Saved data entries
○ ○ ○ ○ ○ ○ ○
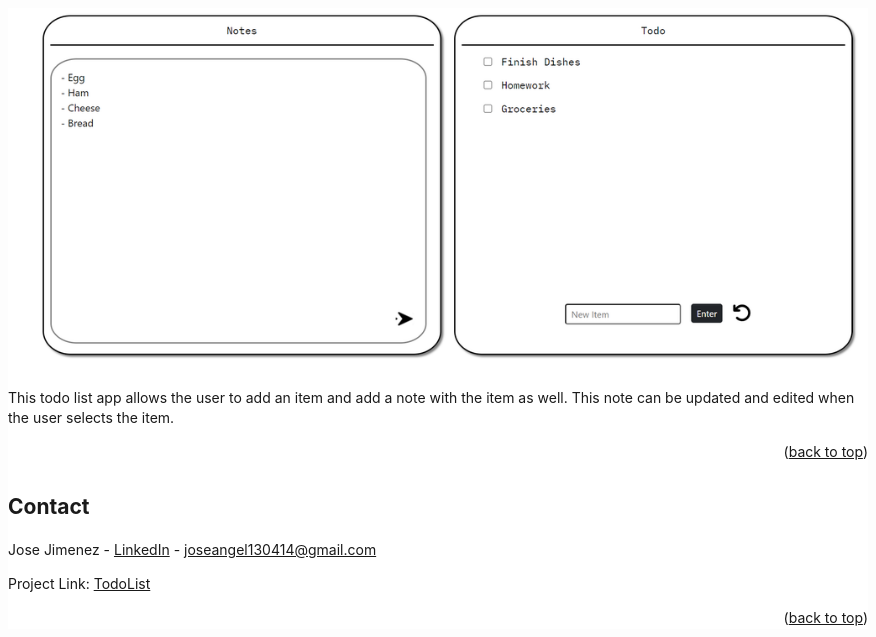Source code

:   <img src="public/img/todo2.png" alt="Logo" width="100%" height="100%">
</div>

This todo list app allows the user to add an item and add a note with the item as well. This note can be updated and edited when the user selects the item. 

<p align="right">(<a href="#readme-top">back to top</a>)</p>



## Contact

Jose Jimenez - [LinkedIn](https://www.linkedin.com/in/jose-angel-jimenez-537421290/) - joseangel130414@gmail.com

Project Link: [TodoList](https://github.com/JJimenez414/todoList)

<p align="right">(<a href="#readme-top">back to top</a>)</p>





[contributors-shield]: https://img.shields.io/github/contributors/othneildrew/Best-README-Template.svg?style=for-the-badge
[contributors-url]: https://github.com/othneildrew/Best-README-Template/graphs/contributors
[forks-shield]: https://img.shields.io/github/forks/othneildrew/Best-README-Template.svg?style=for-the-badge
[forks-url]: https://github.com/othneildrew/Best-README-Template/network/members
[stars-shield]: https://img.shields.io/github/stars/othneildrew/Best-README-Template.svg?style=for-the-badge
[stars-url]: https://github.com/othneildrew/Best-README-Template/stargazers
[issues-shield]: https://img.shields.io/github/issues/othneildrew/Best-README-Template.svg?style=for-the-badge
[issues-url]: https://github.com/othneildrew/Best-README-Template/issues
[license-shield]: https://img.shields.io/github/license/othneildrew/Best-README-Template.svg?style=for-the-badge
[license-url]: https://github.com/othneildrew/Best-README-Template/blob/master/LICENSE.txt
[linkedin-shield]: https://img.shields.io/badge/-LinkedIn-black.svg?style=for-the-badge&logo=linkedin&colorB=555
[linkedin-url]: https://linkedin.com/in/othneildrew
[product-screenshot]: images/screenshot.png
[Next.js]: https://img.shields.io/badge/next.js-000000?style=for-the-badge&logo=nextdotjs&logoColor=white
[Next-url]: https://nextjs.org/
[React.js]: https://img.shields.io/badge/React-20232A?style=for-the-badge&logo=react&logoColor=61DAFB
[React-url]: https://reactjs.org/
[Vue.js]: https://img.shields.io/badge/Vue.js-35495E?style=for-the-badge&logo=vuedotjs&logoColor=4FC08D
[Vue-url]: https://vuejs.org/
[Angular.io]: https://img.shields.io/badge/Angular-DD0031?style=for-the-badge&logo=angular&logoColor=white
[Angular-url]: https://angular.io/
[Svelte.dev]: https://img.shields.io/badge/Svelte-4A4A55?style=for-the-badge&logo=svelte&logoColor=FF3E00
[Svelte-url]: https://svelte.dev/
[Laravel.com]: https://img.shields.io/badge/Laravel-FF2D20?style=for-the-badge&logo=laravel&logoColor=white
[Laravel-url]: https://laravel.com
[Bootstrap.com]: https://img.shields.io/badge/Bootstrap-563D7C?style=for-the-badge&logo=bootstrap&logoColor=white
[Bootstrap-url]: https://getbootstrap.com
[JQuery.com]: https://img.shields.io/badge/jQuery-0769AD?style=for-the-badge&logo=jquery&logoColor=white
[JQuery-url]: https://jquery.com 
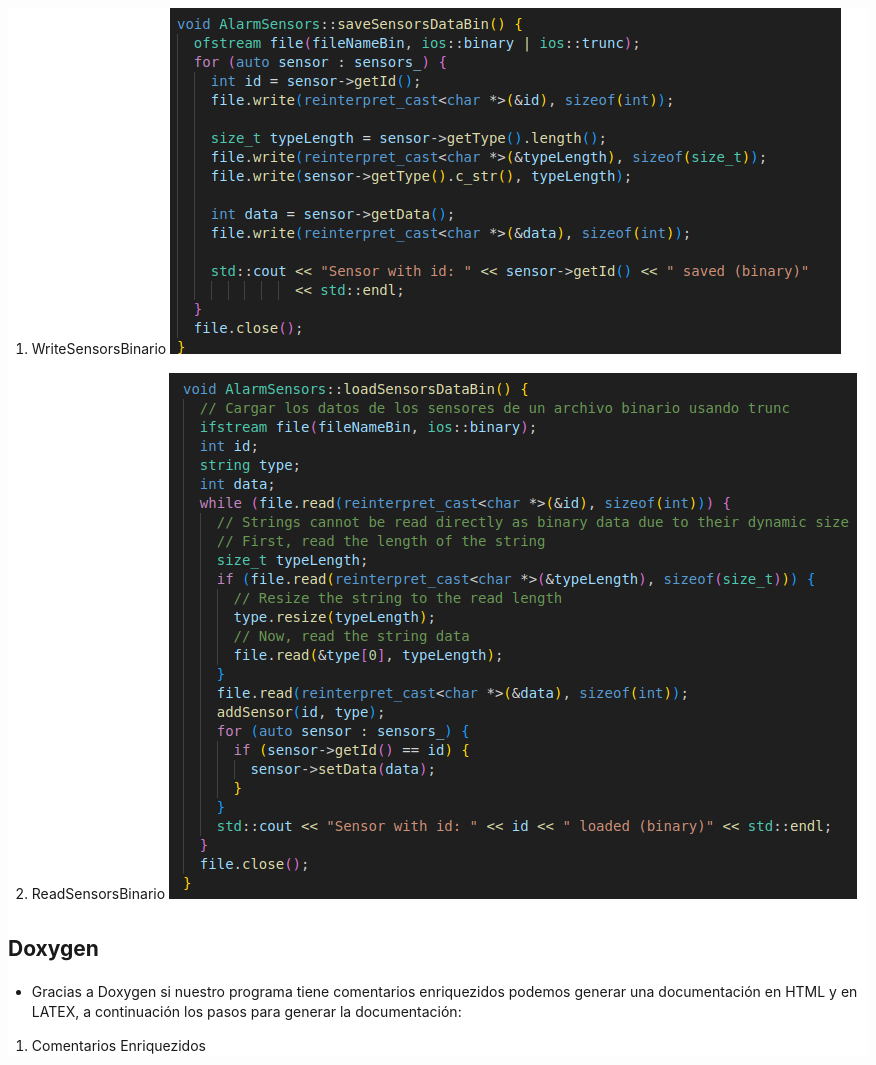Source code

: 1. WriteSensorsBinario
![SaveSensorsBinario](images/saveSensorsBi.png)

2. ReadSensorsBinario
![ReadSensorsBinario](images/loadSensorsBi.png)


## Doxygen
- Gracias a Doxygen si nuestro programa tiene comentarios enriquezidos podemos generar una documentación en HTML y en LATEX, a continuación los pasos para generar la documentación:
1. Comentarios Enriquezidos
○ ○ ○ ○ ○ ○ ○
### EXERCISE
Could you transcribe every entry above exactly, leaving out the images?

### SOLVED PROBLEM
Source code

:   <img src="public/img/todo2.png" alt="Logo" width="100%" height="100%">
</div>

This todo list app allows the user to add an item and add a note with the item as well. This note can be updated and edited when the user selects the item. 

<p align="right">(<a href="#readme-top">back to top</a>)</p>



## Contact

Jose Jimenez - [LinkedIn](https://www.linkedin.com/in/jose-angel-jimenez-537421290/) - joseangel130414@gmail.com

Project Link: [TodoList](https://github.com/JJimenez414/todoList)

<p align="right">(<a href="#readme-top">back to top</a>)</p>





[contributors-shield]: https://img.shields.io/github/contributors/othneildrew/Best-README-Template.svg?style=for-the-badge
[contributors-url]: https://github.com/othneildrew/Best-README-Template/graphs/contributors
[forks-shield]: https://img.shields.io/github/forks/othneildrew/Best-README-Template.svg?style=for-the-badge
[forks-url]: https://github.com/othneildrew/Best-README-Template/network/members
[stars-shield]: https://img.shields.io/github/stars/othneildrew/Best-README-Template.svg?style=for-the-badge
[stars-url]: https://github.com/othneildrew/Best-README-Template/stargazers
[issues-shield]: https://img.shields.io/github/issues/othneildrew/Best-README-Template.svg?style=for-the-badge
[issues-url]: https://github.com/othneildrew/Best-README-Template/issues
[license-shield]: https://img.shields.io/github/license/othneildrew/Best-README-Template.svg?style=for-the-badge
[license-url]: https://github.com/othneildrew/Best-README-Template/blob/master/LICENSE.txt
[linkedin-shield]: https://img.shields.io/badge/-LinkedIn-black.svg?style=for-the-badge&logo=linkedin&colorB=555
[linkedin-url]: https://linkedin.com/in/othneildrew
[product-screenshot]: images/screenshot.png
[Next.js]: https://img.shields.io/badge/next.js-000000?style=for-the-badge&logo=nextdotjs&logoColor=white
[Next-url]: https://nextjs.org/
[React.js]: https://img.shields.io/badge/React-20232A?style=for-the-badge&logo=react&logoColor=61DAFB
[React-url]: https://reactjs.org/
[Vue.js]: https://img.shields.io/badge/Vue.js-35495E?style=for-the-badge&logo=vuedotjs&logoColor=4FC08D
[Vue-url]: https://vuejs.org/
[Angular.io]: https://img.shields.io/badge/Angular-DD0031?style=for-the-badge&logo=angular&logoColor=white
[Angular-url]: https://angular.io/
[Svelte.dev]: https://img.shields.io/badge/Svelte-4A4A55?style=for-the-badge&logo=svelte&logoColor=FF3E00
[Svelte-url]: https://svelte.dev/
[Laravel.com]: https://img.shields.io/badge/Laravel-FF2D20?style=for-the-badge&logo=laravel&logoColor=white
[Laravel-url]: https://laravel.com
[Bootstrap.com]: https://img.shields.io/badge/Bootstrap-563D7C?style=for-the-badge&logo=bootstrap&logoColor=white
[Bootstrap-url]: https://getbootstrap.com
[JQuery.com]: https://img.shields.io/badge/jQuery-0769AD?style=for-the-badge&logo=jquery&logoColor=white
[JQuery-url]: https://jquery.com 
Source code

: 1. WriteSensorsBinario
![SaveSensorsBinario](images/saveSensorsBi.png)

2. ReadSensorsBinario
![ReadSensorsBinario](images/loadSensorsBi.png)


## Doxygen
- Gracias a Doxygen si nuestro programa tiene comentarios enriquezidos podemos generar una documentación en HTML y en LATEX, a continuación los pasos para generar la documentación:
1. Comentarios Enriquezidos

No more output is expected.